No, I don't think you should be held responsible for a twenty thousand dollar unemployment benefit overpayment, at least, not according to the way you're telling the story.

But, this is not just about appealing an overpayment of unemployment benefits it's an employment issue that has led to problems with "keeping" the benefits you were paid and that would lead me to looking into whether the employer properly reported your tips as wages and whether there is a potential argument against the overpayment being allowed to stand.

To hear you tell it, she couldn't of known what your tips actually were if she "estimated" based on the total of your tickets.

It seems a little strange that an employer would be required to report a guesstimate of 10 percent of your total tickets as wages that fall under the category of tips, unless she/he actually is required to maintain records that prove you received at minimum, 10 of total sales in tips.
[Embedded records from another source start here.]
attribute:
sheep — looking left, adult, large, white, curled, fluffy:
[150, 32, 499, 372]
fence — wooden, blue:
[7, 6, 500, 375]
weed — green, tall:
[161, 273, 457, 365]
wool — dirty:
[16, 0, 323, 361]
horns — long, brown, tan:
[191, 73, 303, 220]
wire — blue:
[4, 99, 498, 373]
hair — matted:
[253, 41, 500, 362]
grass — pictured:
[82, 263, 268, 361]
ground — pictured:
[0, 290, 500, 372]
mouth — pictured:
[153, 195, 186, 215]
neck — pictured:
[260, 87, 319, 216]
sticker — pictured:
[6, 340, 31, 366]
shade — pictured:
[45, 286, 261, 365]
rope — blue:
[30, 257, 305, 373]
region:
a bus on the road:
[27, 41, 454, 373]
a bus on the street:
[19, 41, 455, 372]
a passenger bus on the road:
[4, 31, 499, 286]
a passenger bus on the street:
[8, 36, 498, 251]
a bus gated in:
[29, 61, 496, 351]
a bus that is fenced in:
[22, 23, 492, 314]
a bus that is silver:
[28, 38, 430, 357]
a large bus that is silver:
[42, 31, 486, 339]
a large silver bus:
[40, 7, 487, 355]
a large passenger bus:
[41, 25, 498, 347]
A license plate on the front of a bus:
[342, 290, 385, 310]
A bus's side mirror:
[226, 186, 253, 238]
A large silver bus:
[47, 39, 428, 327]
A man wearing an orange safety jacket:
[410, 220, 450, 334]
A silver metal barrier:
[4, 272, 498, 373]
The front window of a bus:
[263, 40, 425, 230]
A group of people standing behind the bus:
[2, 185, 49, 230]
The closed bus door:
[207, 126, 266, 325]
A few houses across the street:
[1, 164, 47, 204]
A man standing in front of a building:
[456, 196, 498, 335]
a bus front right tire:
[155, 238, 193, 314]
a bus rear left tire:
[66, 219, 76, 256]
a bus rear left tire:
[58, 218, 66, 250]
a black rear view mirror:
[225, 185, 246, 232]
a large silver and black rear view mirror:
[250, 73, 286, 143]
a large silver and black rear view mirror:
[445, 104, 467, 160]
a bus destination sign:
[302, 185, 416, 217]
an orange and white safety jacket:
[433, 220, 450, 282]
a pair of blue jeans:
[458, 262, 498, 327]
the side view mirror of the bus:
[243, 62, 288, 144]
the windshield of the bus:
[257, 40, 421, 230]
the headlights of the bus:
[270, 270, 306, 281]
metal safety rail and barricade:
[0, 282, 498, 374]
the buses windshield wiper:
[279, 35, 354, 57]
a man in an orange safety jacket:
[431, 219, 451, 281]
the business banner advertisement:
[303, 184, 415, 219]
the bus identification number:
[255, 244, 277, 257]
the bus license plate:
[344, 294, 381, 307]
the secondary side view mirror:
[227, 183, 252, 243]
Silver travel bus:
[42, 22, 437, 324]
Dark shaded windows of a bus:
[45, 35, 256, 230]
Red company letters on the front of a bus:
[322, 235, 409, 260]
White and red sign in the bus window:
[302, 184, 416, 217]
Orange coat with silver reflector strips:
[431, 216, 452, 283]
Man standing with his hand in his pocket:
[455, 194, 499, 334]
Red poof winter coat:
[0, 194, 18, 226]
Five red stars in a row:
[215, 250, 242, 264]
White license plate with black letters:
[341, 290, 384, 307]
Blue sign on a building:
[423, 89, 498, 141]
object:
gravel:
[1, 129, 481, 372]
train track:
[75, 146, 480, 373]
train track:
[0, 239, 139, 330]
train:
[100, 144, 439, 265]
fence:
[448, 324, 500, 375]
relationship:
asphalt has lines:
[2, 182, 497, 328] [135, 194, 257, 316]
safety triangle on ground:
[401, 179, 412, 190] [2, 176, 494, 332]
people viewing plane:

What state is this happening in? Because wage and hour laws also vary by state.

Without knowing what state this is happening in, all I know to explore for an answer and a possible argument for the overpayment appeal hearing is the minimum federal protections of the FLSA.

Which is where I think you should begin.

I'm also moving your question to employment issues because that is where problems with unemployment first come up, but no one notices soon enough to do what they have to on a just in case basis.

Sounds to me like the federal government is not letting up in the least on reclaiming as many benefits as possible by asserting they were improperly paid ..

But here's the thing .. frustration won't do much good, but preparation and then explaining to the government at an appeal hearing is how a whole lot of long term recipients can prove them wrong, one individual case at a time.